**** INFORMATION PROVIDED ****
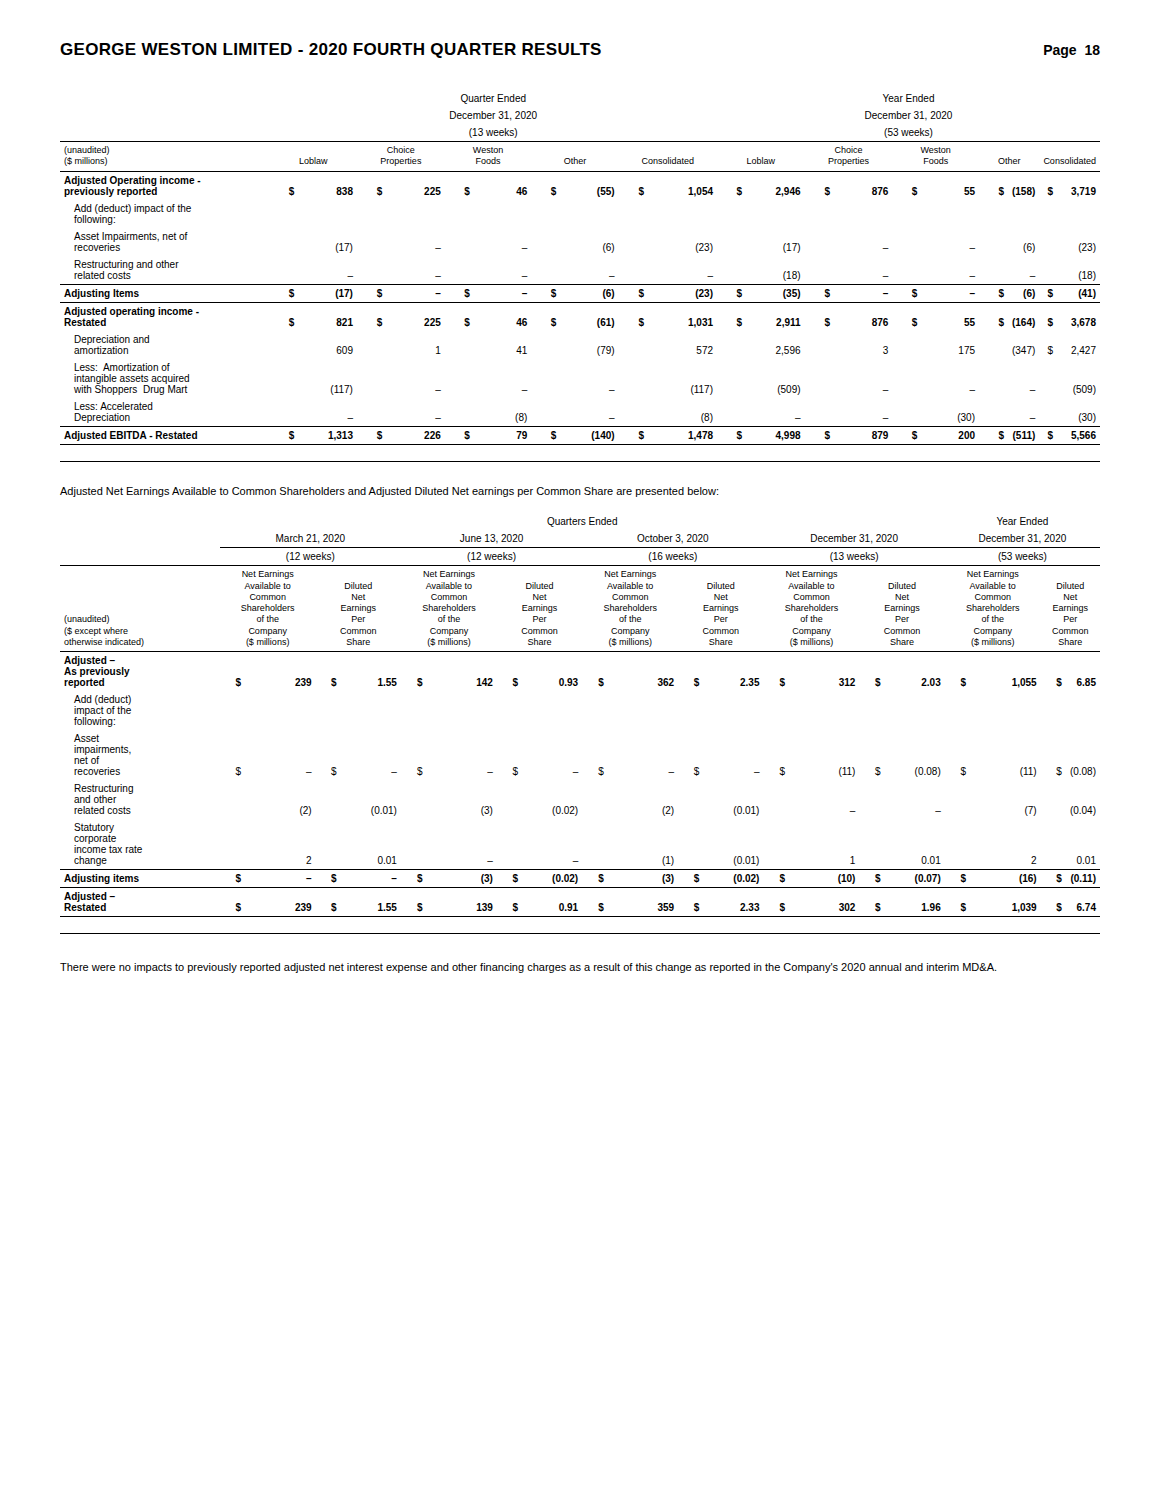GEORGE WESTON LIMITED - 2020 FOURTH QUARTER RESULTS
Page 18
| | Quarter Ended | Year Ended |
| | December 31, 2020 | December 31, 2020 |
| | (13 weeks) | (53 weeks) |
| (unaudited) ($ millions) | Loblaw | Choice Properties | Weston Foods | Other | Consolidated | Loblaw | Choice Properties | Weston Foods | Other | Consolidated |
| Adjusted Operating income - previously reported | $ | 838 | $ | 225 | $ | 46 | $ | (55) | $ | 1,054 | $ | 2,946 | $ | 876 | $ | 55 | $ | (158) | $ | 3,719 |
| Add (deduct) impact of the following: | |
| Asset Impairments, net of recoveries | | (17) | | – | | – | | (6) | | (23) | | (17) | | – | | – | | (6) | | (23) |
| Restructuring and other related costs | | – | | – | | – | | – | | – | | (18) | | – | | – | | – | | (18) |
| Adjusting Items | $ | (17) | $ | – | $ | – | $ | (6) | $ | (23) | $ | (35) | $ | – | $ | – | $ | (6) | $ | (41) |
| Adjusted operating income - Restated | $ | 821 | $ | 225 | $ | 46 | $ | (61) | $ | 1,031 | $ | 2,911 | $ | 876 | $ | 55 | $ | (164) | $ | 3,678 |
| Depreciation and amortization | | 609 | | 1 | | 41 | | (79) | | 572 | | 2,596 | | 3 | | 175 | | (347) | $ | 2,427 |
| Less: Amortization of intangible assets acquired with Shoppers Drug Mart | | (117) | | – | | – | | – | | (117) | | (509) | | – | | – | | – | | (509) |
| Less: Accelerated Depreciation | | – | | – | | (8) | | – | | (8) | | – | | – | | (30) | | – | | (30) |
| Adjusted EBITDA - Restated | $ | 1,313 | $ | 226 | $ | 79 | $ | (140) | $ | 1,478 | $ | 4,998 | $ | 879 | $ | 200 | $ | (511) | $ | 5,566 |
Adjusted Net Earnings Available to Common Shareholders and Adjusted Diluted Net earnings per Common Share are presented below:
| | Quarters Ended | Year Ended |
| | March 21, 2020 | June 13, 2020 | October 3, 2020 | December 31, 2020 | December 31, 2020 |
| | (12 weeks) | (12 weeks) | (16 weeks) | (13 weeks) | (53 weeks) |
| (unaudited) ($ except where otherwise indicated) | Net Earnings Available to Common Shareholders of the Company ($ millions) | Diluted Net Earnings Per Common Share | Net Earnings Available to Common Shareholders of the Company ($ millions) | Diluted Net Earnings Per Common Share | Net Earnings Available to Common Shareholders of the Company ($ millions) | Diluted Net Earnings Per Common Share | Net Earnings Available to Common Shareholders of the Company ($ millions) | Diluted Net Earnings Per Common Share | Net Earnings Available to Common Shareholders of the Company ($ millions) | Diluted Net Earnings Per Common Share |
| Adjusted – As previously reported | $ | 239 | $ | 1.55 | $ | 142 | $ | 0.93 | $ | 362 | $ | 2.35 | $ | 312 | $ | 2.03 | $ | 1,055 | $ | 6.85 |
| Add (deduct) impact of the following: | |
| Asset impairments, net of recoveries | $ | – | $ | – | $ | – | $ | – | $ | – | $ | – | $ | (11) | $ | (0.08) | $ | (11) | $ | (0.08) |
| Restructuring and other related costs | | (2) | | (0.01) | | (3) | | (0.02) | | (2) | | (0.01) | | – | | – | | (7) | | (0.04) |
| Statutory corporate income tax rate change | | 2 | | 0.01 | | – | | – | | (1) | | (0.01) | | 1 | | 0.01 | | 2 | | 0.01 |
| Adjusting items | $ | – | $ | – | $ | (3) | $ | (0.02) | $ | (3) | $ | (0.02) | $ | (10) | $ | (0.07) | $ | (16) | $ | (0.11) |
| Adjusted – Restated | $ | 239 | $ | 1.55 | $ | 139 | $ | 0.91 | $ | 359 | $ | 2.33 | $ | 302 | $ | 1.96 | $ | 1,039 | $ | 6.74 |
There were no impacts to previously reported adjusted net interest expense and other financing charges as a result of this change as reported in the Company's 2020 annual and interim MD&A.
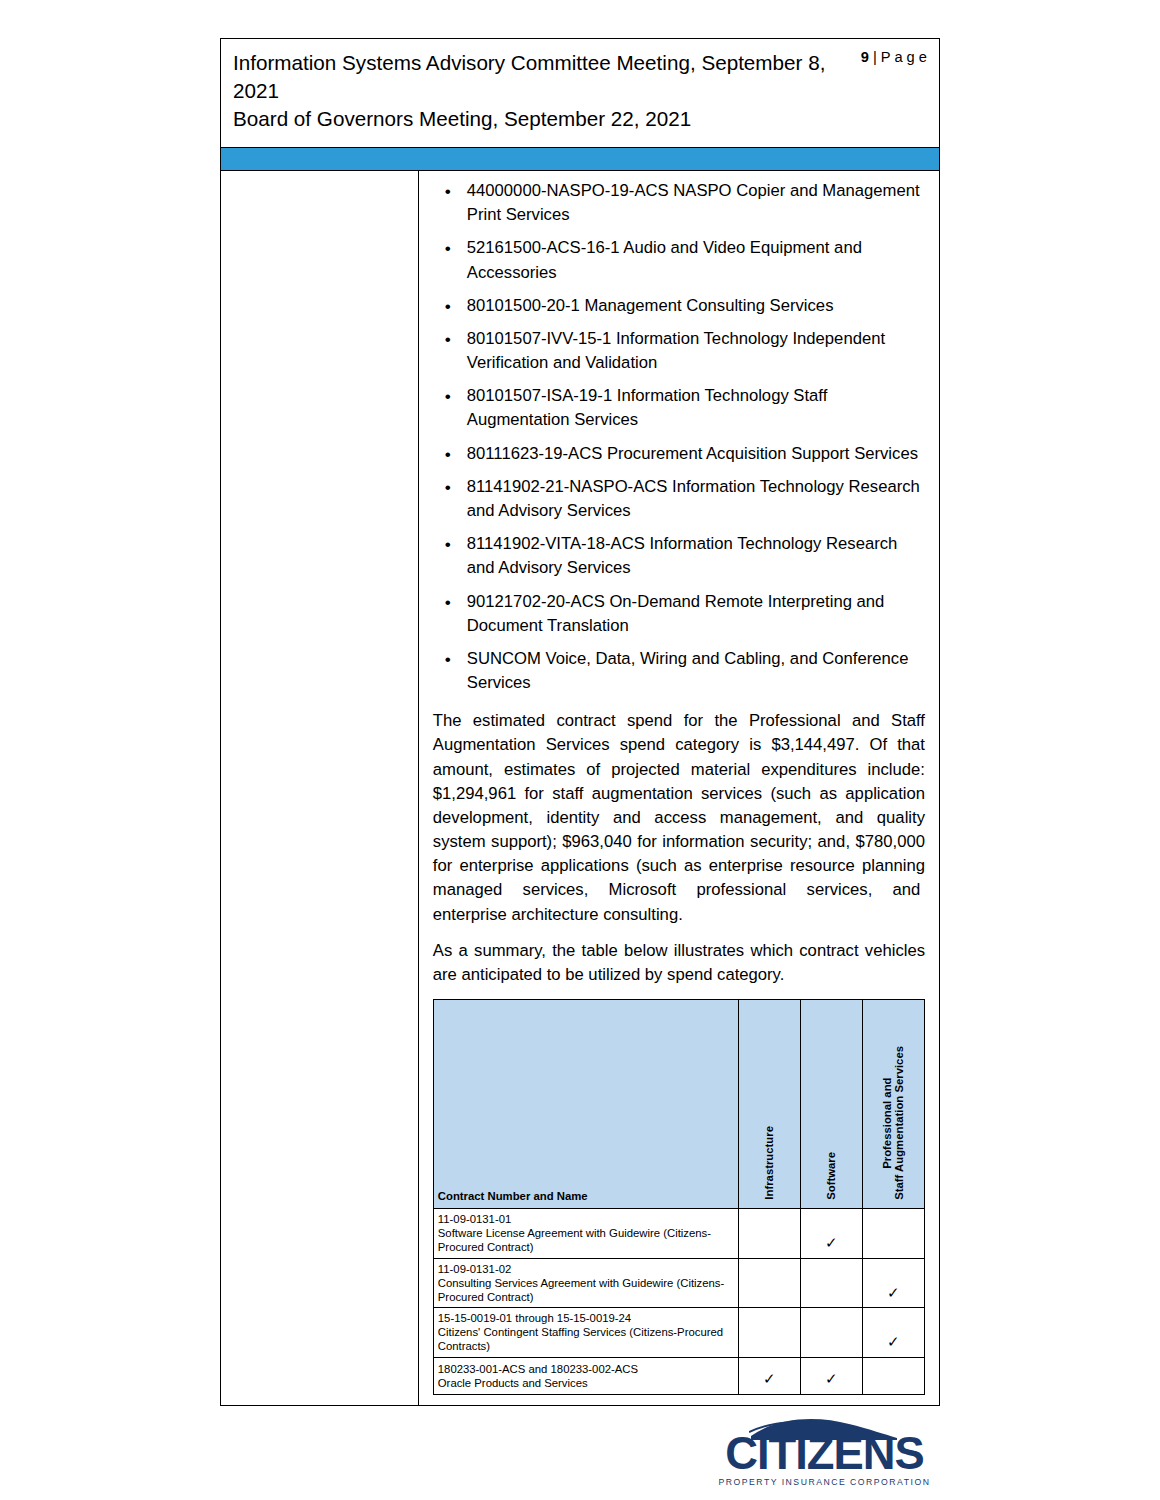9 | P a g e
Information Systems Advisory Committee Meeting, September 8, 2021
Board of Governors Meeting, September 22, 2021
44000000-NASPO-19-ACS NASPO Copier and Management Print Services
52161500-ACS-16-1 Audio and Video Equipment and Accessories
80101500-20-1 Management Consulting Services
80101507-IVV-15-1 Information Technology Independent Verification and Validation
80101507-ISA-19-1 Information Technology Staff Augmentation Services
80111623-19-ACS Procurement Acquisition Support Services
81141902-21-NASPO-ACS Information Technology Research and Advisory Services
81141902-VITA-18-ACS Information Technology Research and Advisory Services
90121702-20-ACS On-Demand Remote Interpreting and Document Translation
SUNCOM Voice, Data, Wiring and Cabling, and Conference Services
The estimated contract spend for the Professional and Staff Augmentation Services spend category is $3,144,497. Of that amount, estimates of projected material expenditures include: $1,294,961 for staff augmentation services (such as application development, identity and access management, and quality system support); $963,040 for information security; and, $780,000 for enterprise applications (such as enterprise resource planning managed services, Microsoft professional services, and enterprise architecture consulting.
As a summary, the table below illustrates which contract vehicles are anticipated to be utilized by spend category.
| Contract Number and Name | Infrastructure | Software | Professional and Staff Augmentation Services |
| --- | --- | --- | --- |
| 11-09-0131-01 Software License Agreement with Guidewire (Citizens-Procured Contract) | | ✓ | |
| 11-09-0131-02 Consulting Services Agreement with Guidewire (Citizens-Procured Contract) | | | ✓ |
| 15-15-0019-01 through 15-15-0019-24 Citizens' Contingent Staffing Services (Citizens-Procured Contracts) | | | ✓ |
| 180233-001-ACS and 180233-002-ACS Oracle Products and Services | ✓ | ✓ | |
CITIZENS
PROPERTY INSURANCE CORPORATION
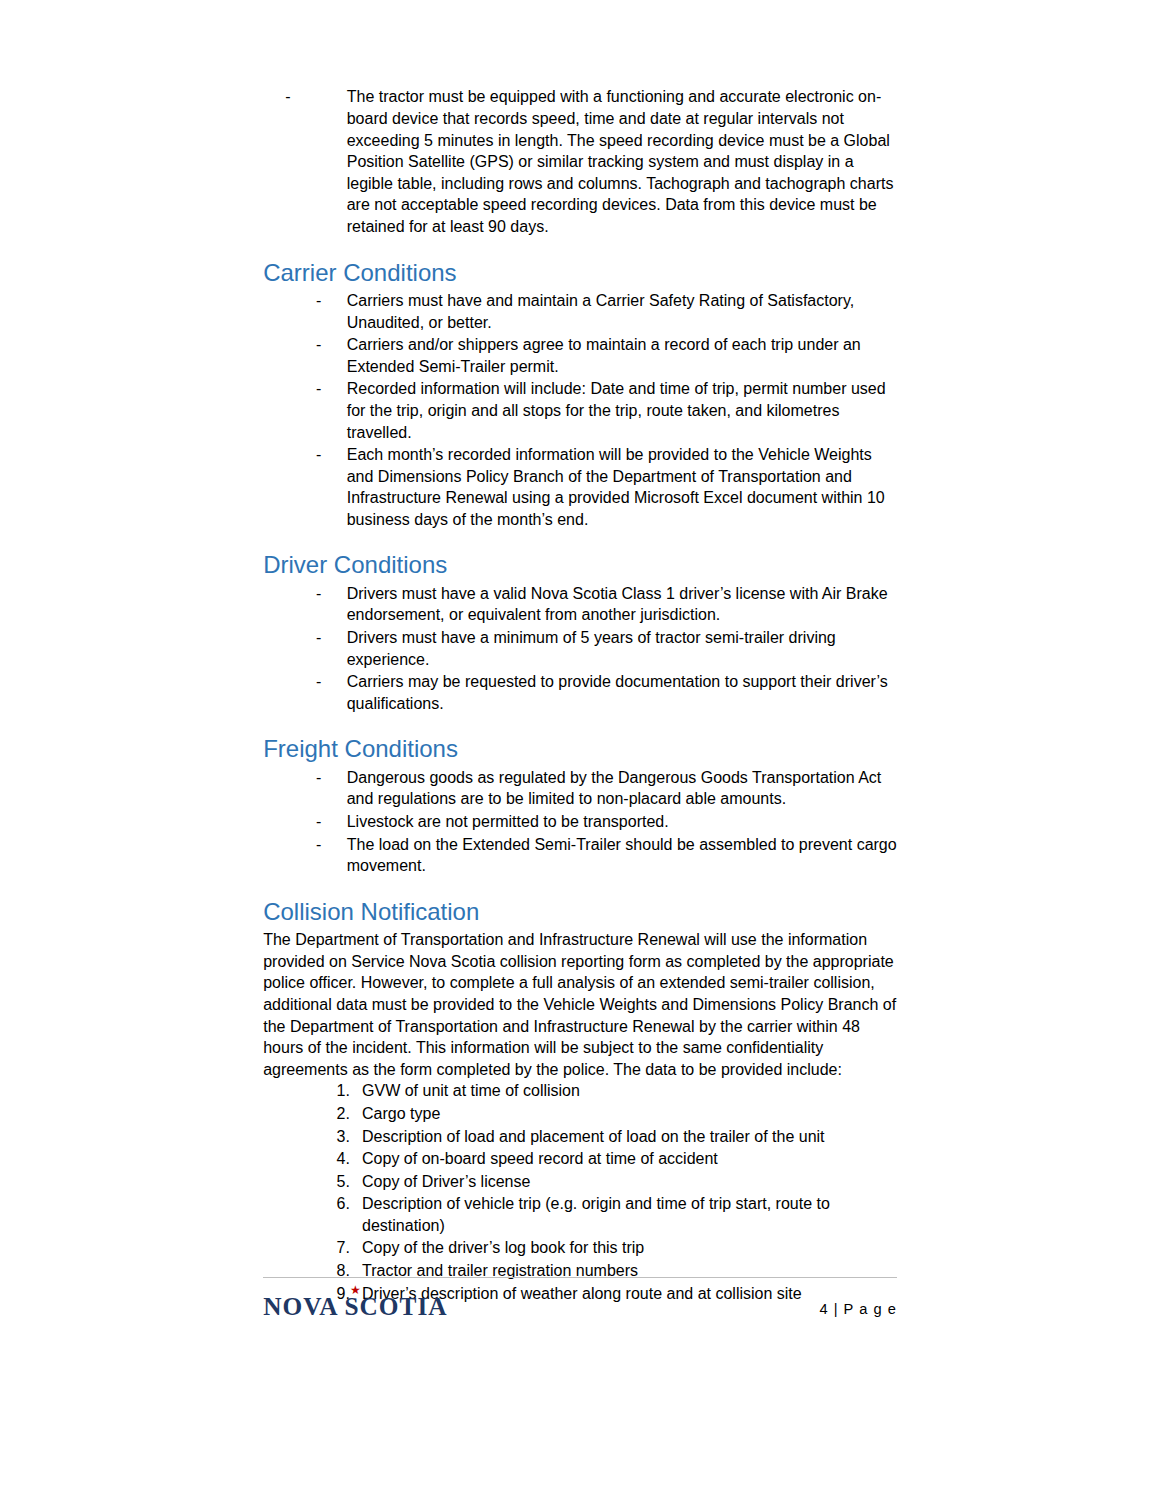- The tractor must be equipped with a functioning and accurate electronic on-board device that records speed, time and date at regular intervals not exceeding 5 minutes in length. The speed recording device must be a Global Position Satellite (GPS) or similar tracking system and must display in a legible table, including rows and columns. Tachograph and tachograph charts are not acceptable speed recording devices. Data from this device must be retained for at least 90 days.
Carrier Conditions
Carriers must have and maintain a Carrier Safety Rating of Satisfactory, Unaudited, or better.
Carriers and/or shippers agree to maintain a record of each trip under an Extended Semi-Trailer permit.
Recorded information will include: Date and time of trip, permit number used for the trip, origin and all stops for the trip, route taken, and kilometres travelled.
Each month’s recorded information will be provided to the Vehicle Weights and Dimensions Policy Branch of the Department of Transportation and Infrastructure Renewal using a provided Microsoft Excel document within 10 business days of the month’s end.
Driver Conditions
Drivers must have a valid Nova Scotia Class 1 driver’s license with Air Brake endorsement, or equivalent from another jurisdiction.
Drivers must have a minimum of 5 years of tractor semi-trailer driving experience.
Carriers may be requested to provide documentation to support their driver’s qualifications.
Freight Conditions
Dangerous goods as regulated by the Dangerous Goods Transportation Act and regulations are to be limited to non-placard able amounts.
Livestock are not permitted to be transported.
The load on the Extended Semi-Trailer should be assembled to prevent cargo movement.
Collision Notification
The Department of Transportation and Infrastructure Renewal will use the information provided on Service Nova Scotia collision reporting form as completed by the appropriate police officer. However, to complete a full analysis of an extended semi-trailer collision, additional data must be provided to the Vehicle Weights and Dimensions Policy Branch of the Department of Transportation and Infrastructure Renewal by the carrier within 48 hours of the incident. This information will be subject to the same confidentiality agreements as the form completed by the police. The data to be provided include:
GVW of unit at time of collision
Cargo type
Description of load and placement of load on the trailer of the unit
Copy of on-board speed record at time of accident
Copy of Driver’s license
Description of vehicle trip (e.g. origin and time of trip start, route to destination)
Copy of the driver’s log book for this trip
Tractor and trailer registration numbers
Driver’s description of weather along route and at collision site
★ NOVA SCOTIA
4 | P a g e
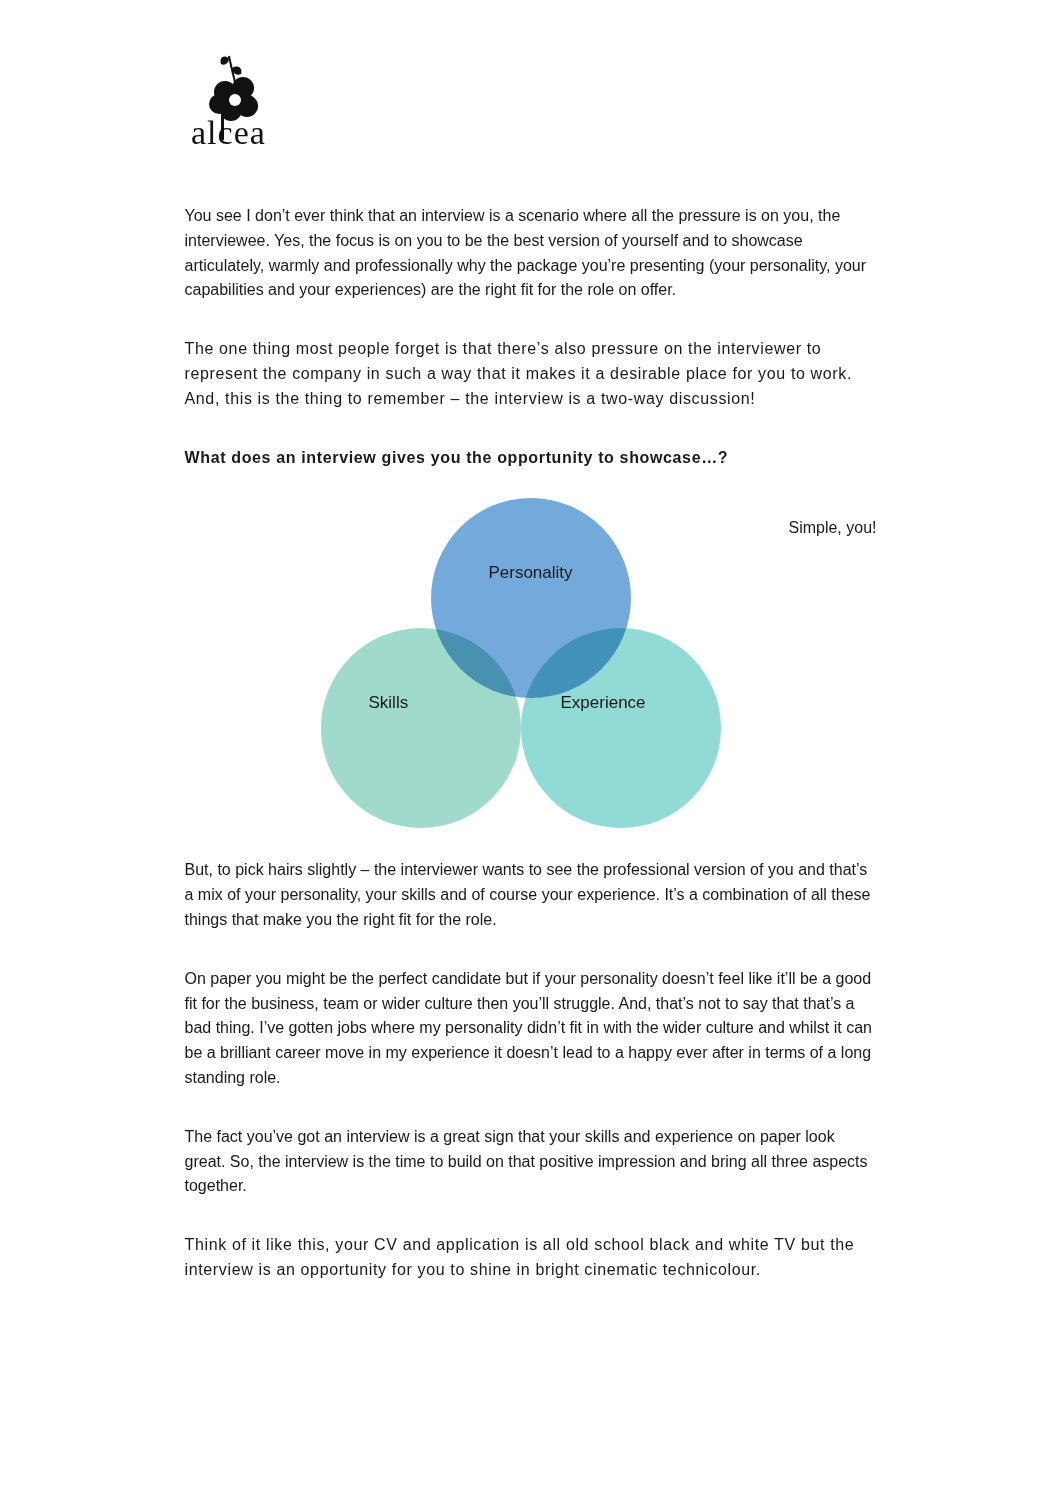alcea
You see I don’t ever think that an interview is a scenario where all the pressure is on you, the interviewee. Yes, the focus is on you to be the best version of yourself and to showcase articulately, warmly and professionally why the package you’re presenting (your personality, your capabilities and your experiences) are the right fit for the role on offer.
The one thing most people forget is that there’s also pressure on the interviewer to represent the company in such a way that it makes it a desirable place for you to work. And, this is the thing to remember – the interview is a two-way discussion!
What does an interview gives you the opportunity to showcase…?
Simple, you!
Personality
Skills
Experience
But, to pick hairs slightly – the interviewer wants to see the professional version of you and that’s a mix of your personality, your skills and of course your experience. It’s a combination of all these things that make you the right fit for the role.
On paper you might be the perfect candidate but if your personality doesn’t feel like it’ll be a good fit for the business, team or wider culture then you’ll struggle. And, that’s not to say that that’s a bad thing. I’ve gotten jobs where my personality didn’t fit in with the wider culture and whilst it can be a brilliant career move in my experience it doesn’t lead to a happy ever after in terms of a long standing role.
The fact you’ve got an interview is a great sign that your skills and experience on paper look great. So, the interview is the time to build on that positive impression and bring all three aspects together.
Think of it like this, your CV and application is all old school black and white TV but the interview is an opportunity for you to shine in bright cinematic technicolour.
****
Quote the listing above, but only from the line that shows "Carriers may be" through the line that shows "Collision Notification".

> _ANSWER SECTION_
Carriers may be requested to provide documentation to support their driver’s qualifications.
Freight Conditions
Dangerous goods as regulated by the Dangerous Goods Transportation Act and regulations are to be limited to non-placard able amounts.
Livestock are not permitted to be transported.
The load on the Extended Semi-Trailer should be assembled to prevent cargo movement.
Collision Notification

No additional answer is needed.